Transformers improved upon the previous generation of neural networks — known as recurrent neural networks — by including steps that process the words of a sentence in parallel, rather than one at a time. This made them much faster.
More is different
Other than the additional fine-tuning stages, the primary difference between nanoGPT and the language model underlying chatGPT is size.
For example, GPT-3 was trained on up to a million times as many words as the models in this article. Scaling up to that size is a huge technical undertaking, but the underlying principles remain the same.
As language models grow in size, they are known to develop surprising new abilities, such as the ability to answer questions, summarize text, explain jokes, continue a pattern and correct bugs in computer code.
Some researchers have termed these “emergent abilities” because they arise unexpectedly at a certain size and are not programmed in by hand. The A.I. researcher Sam Bowman has likened training a large language model to “buying a mystery box,” because it is difficult to predict what skills it will gain during its training, and when these skills will emerge.
Undesirable behaviors can emerge as well. Large language models can become highly unpredictable, as evidenced by Microsoft Bing A.I.’s early interactions with my colleague Kevin Roose.
They are also prone to inventing facts and reasoning incorrectly. Researchers do not yet understand how these models generate language, and they struggle to steer their behavior.
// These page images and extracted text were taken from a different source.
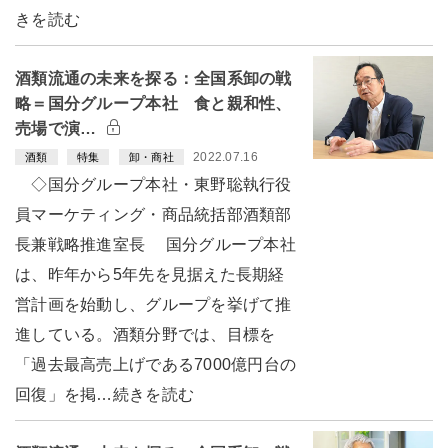
きを読む
酒類流通の未来を探る：全国系卸の戦
略＝国分グループ本社 食と親和性、
売場で演…
2022.07.16
酒類
特集
卸・商社
◇国分グループ本社・東野聡執行役
員マーケティング・商品統括部酒類部
長兼戦略推進室長 国分グループ本社
は、昨年から5年先を見据えた長期経
営計画を始動し、グループを挙げて推
進している。酒類分野では、目標を
「過去最高売上げである7000億円台の
回復」を掲…続きを読む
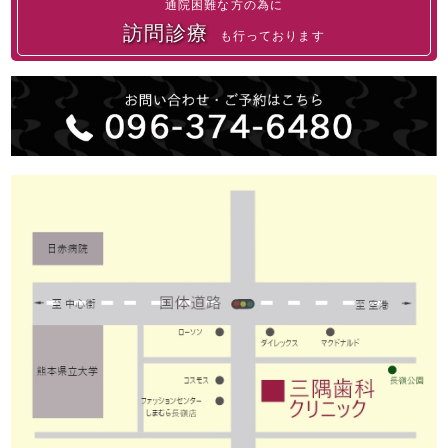
通院困難な方の為に
訪問診療
も行っております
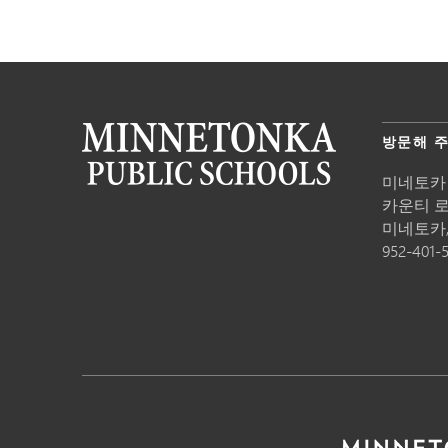
방문해 
미네토카
카운티 로드
미네토카
952-401-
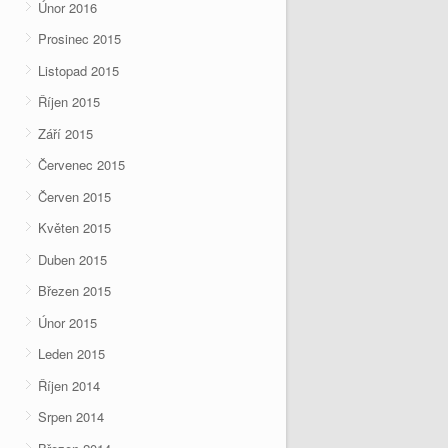
Únor 2016
Prosinec 2015
Listopad 2015
Říjen 2015
Září 2015
Červenec 2015
Červen 2015
Květen 2015
Duben 2015
Březen 2015
Únor 2015
Leden 2015
Říjen 2014
Srpen 2014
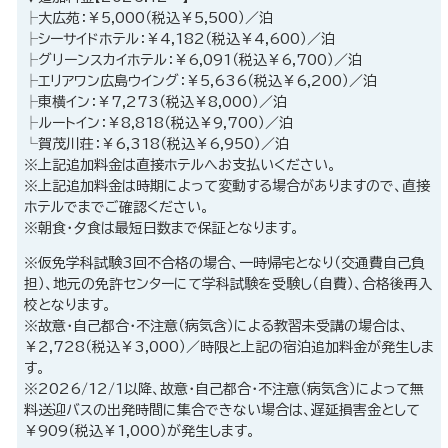
├大広苑：￥5,000（税込￥5,500）／泊
├シーサイドホテル：￥4,182（税込￥4,600）／泊
├グリーンスカイホテル：￥6,091（税込￥6,700）／泊
├エリアワン広島ウイング：￥5,636（税込￥6,200）／泊
├東横イン：￥7,273（税込￥8,000）／泊
├ルートイン：￥8,818（税込￥9,700）／泊
└賀茂川荘：￥6,318（税込￥6,950）／泊
※上記追加料金は直接ホテルへお支払いください。
※上記追加料金は時期によって変動する場合がありますので、直接
ホテルでまでご確認ください。
※朝食・夕食は最短日数まで保証となります。
※仮免学科試験3回不合格の場合、一時帰宅となり（交通費自己負
担）、地元の免許センターにて学科試験を受験し（自費）、合格後再入
校となります。
※故意・自己都合・不注意（病気含）による教習未受講の場合は、
￥2,728（税込￥3,000）／時限と上記の宿泊追加料金が発生しま
す。
※2026/12/1以降、故意・自己都合・不注意（病気含）によって無
料送迎バスの出発時間に集合できない場合は、遅延損害金として
￥909（税込￥1,000）が発生します。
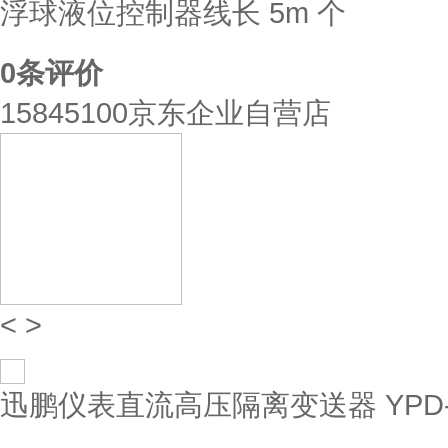
浮球液位控制器线长 5m 个
0
条评价
15845100京东企业自营店
<
>
迅鹏仪表直流高压隔离变送器 YPD-DVH-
Nearly four months after OpenAI’s ChatGPT was made public, Google launched an A.I. chatbot called Bard, over safety objections from some of its employees, according to reporting by Bloomberg.
“These models are being developed in an arms race between tech companies, without any transparency,” said Peter Bloem, an A.I. expert who studies language models.
OpenAI does not disclose any details on the data that its enormous GPT-4 model is trained on, citing concerns about competition and safety. Not knowing what’s in the data makes it hard to tell if these technologies are safe, and what kinds of biases are embedded inside them.
But while Mr. Bloem has concerns about the lack of A.I. regulation, he is also excited that computers are finally starting to “understand what we want them to do” — something that, he says, researchers hadn’t been close to achieving in over 70 years of trying.